TASK TO COMPLETE: Below are the records; give again exactly the lines that run from the one with "Về chúng tôi" through the last line.

[Transcribed page contents]
>>>>>

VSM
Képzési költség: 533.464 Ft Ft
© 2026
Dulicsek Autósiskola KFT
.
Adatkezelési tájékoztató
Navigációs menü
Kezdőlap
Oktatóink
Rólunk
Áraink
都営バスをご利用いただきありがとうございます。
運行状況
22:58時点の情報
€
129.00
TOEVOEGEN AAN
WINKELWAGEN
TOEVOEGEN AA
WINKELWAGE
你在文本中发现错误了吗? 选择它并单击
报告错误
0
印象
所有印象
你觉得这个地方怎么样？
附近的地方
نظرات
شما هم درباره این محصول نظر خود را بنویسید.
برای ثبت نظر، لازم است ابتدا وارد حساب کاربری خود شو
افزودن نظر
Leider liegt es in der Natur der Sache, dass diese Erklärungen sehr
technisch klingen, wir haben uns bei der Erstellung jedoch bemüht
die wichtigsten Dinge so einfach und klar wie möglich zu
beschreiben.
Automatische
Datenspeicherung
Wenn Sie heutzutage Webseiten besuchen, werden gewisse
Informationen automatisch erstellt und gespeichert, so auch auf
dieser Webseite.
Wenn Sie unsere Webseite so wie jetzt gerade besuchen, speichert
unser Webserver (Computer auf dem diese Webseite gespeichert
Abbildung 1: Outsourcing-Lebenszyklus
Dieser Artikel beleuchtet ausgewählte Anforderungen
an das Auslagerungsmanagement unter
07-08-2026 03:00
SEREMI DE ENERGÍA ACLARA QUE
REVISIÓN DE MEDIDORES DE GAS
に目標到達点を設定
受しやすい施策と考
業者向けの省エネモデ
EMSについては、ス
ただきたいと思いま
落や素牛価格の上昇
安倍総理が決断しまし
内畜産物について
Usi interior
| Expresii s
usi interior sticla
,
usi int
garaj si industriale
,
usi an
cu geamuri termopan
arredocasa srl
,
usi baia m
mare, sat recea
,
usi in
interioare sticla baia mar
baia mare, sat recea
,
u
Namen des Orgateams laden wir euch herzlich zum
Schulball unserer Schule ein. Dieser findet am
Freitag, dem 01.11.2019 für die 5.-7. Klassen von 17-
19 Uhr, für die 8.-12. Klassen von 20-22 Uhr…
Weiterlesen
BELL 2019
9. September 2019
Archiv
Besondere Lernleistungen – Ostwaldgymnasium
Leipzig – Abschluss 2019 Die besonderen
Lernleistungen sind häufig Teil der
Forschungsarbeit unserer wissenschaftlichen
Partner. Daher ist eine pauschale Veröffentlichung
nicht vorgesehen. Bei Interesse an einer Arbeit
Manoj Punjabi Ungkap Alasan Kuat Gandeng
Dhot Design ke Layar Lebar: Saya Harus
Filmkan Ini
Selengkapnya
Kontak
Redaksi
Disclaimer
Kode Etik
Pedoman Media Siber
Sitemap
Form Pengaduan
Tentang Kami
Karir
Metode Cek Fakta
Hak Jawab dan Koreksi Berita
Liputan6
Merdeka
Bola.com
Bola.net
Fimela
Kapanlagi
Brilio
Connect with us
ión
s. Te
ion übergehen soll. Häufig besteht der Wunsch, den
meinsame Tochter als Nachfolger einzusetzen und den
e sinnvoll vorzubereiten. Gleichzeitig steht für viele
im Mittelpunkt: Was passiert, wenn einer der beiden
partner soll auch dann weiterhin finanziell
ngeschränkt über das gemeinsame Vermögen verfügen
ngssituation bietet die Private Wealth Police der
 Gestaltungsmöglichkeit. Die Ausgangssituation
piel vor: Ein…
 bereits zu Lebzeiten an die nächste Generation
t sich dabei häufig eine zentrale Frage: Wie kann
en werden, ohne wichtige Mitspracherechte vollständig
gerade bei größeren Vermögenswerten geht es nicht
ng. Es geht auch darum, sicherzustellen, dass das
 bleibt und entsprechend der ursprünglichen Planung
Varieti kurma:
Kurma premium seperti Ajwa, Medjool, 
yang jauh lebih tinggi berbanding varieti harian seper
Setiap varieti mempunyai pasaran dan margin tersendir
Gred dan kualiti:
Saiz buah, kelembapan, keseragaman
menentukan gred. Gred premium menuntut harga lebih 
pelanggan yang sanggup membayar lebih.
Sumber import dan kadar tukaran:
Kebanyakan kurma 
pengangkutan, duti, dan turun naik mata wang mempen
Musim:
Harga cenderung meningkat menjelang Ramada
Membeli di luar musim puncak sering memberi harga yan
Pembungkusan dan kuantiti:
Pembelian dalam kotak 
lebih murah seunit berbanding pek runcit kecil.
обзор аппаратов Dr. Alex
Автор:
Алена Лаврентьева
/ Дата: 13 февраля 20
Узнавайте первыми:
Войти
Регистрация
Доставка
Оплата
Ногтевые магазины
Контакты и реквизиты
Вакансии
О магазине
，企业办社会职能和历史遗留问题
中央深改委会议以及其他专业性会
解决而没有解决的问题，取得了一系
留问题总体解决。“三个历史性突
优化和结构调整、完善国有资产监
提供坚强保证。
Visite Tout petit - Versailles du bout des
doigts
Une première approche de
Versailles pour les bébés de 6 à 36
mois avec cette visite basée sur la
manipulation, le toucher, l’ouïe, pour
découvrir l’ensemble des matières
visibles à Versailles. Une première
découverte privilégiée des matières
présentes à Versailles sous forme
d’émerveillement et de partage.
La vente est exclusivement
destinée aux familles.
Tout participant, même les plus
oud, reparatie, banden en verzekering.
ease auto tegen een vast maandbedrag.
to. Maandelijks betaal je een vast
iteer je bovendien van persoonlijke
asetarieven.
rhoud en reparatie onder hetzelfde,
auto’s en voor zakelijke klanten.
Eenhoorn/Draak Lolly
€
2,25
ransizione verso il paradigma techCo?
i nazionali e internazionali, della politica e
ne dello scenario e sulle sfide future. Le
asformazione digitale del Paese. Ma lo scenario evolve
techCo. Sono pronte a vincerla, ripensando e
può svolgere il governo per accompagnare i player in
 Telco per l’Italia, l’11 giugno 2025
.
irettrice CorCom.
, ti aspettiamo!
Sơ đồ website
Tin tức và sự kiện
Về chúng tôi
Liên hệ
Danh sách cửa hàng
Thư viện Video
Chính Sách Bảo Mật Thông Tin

<<<<<

SOLUTION:
Về chúng tôi
Liên hệ
Danh sách cửa hàng
Thư viện Video
Chính Sách Bảo Mật Thông Tin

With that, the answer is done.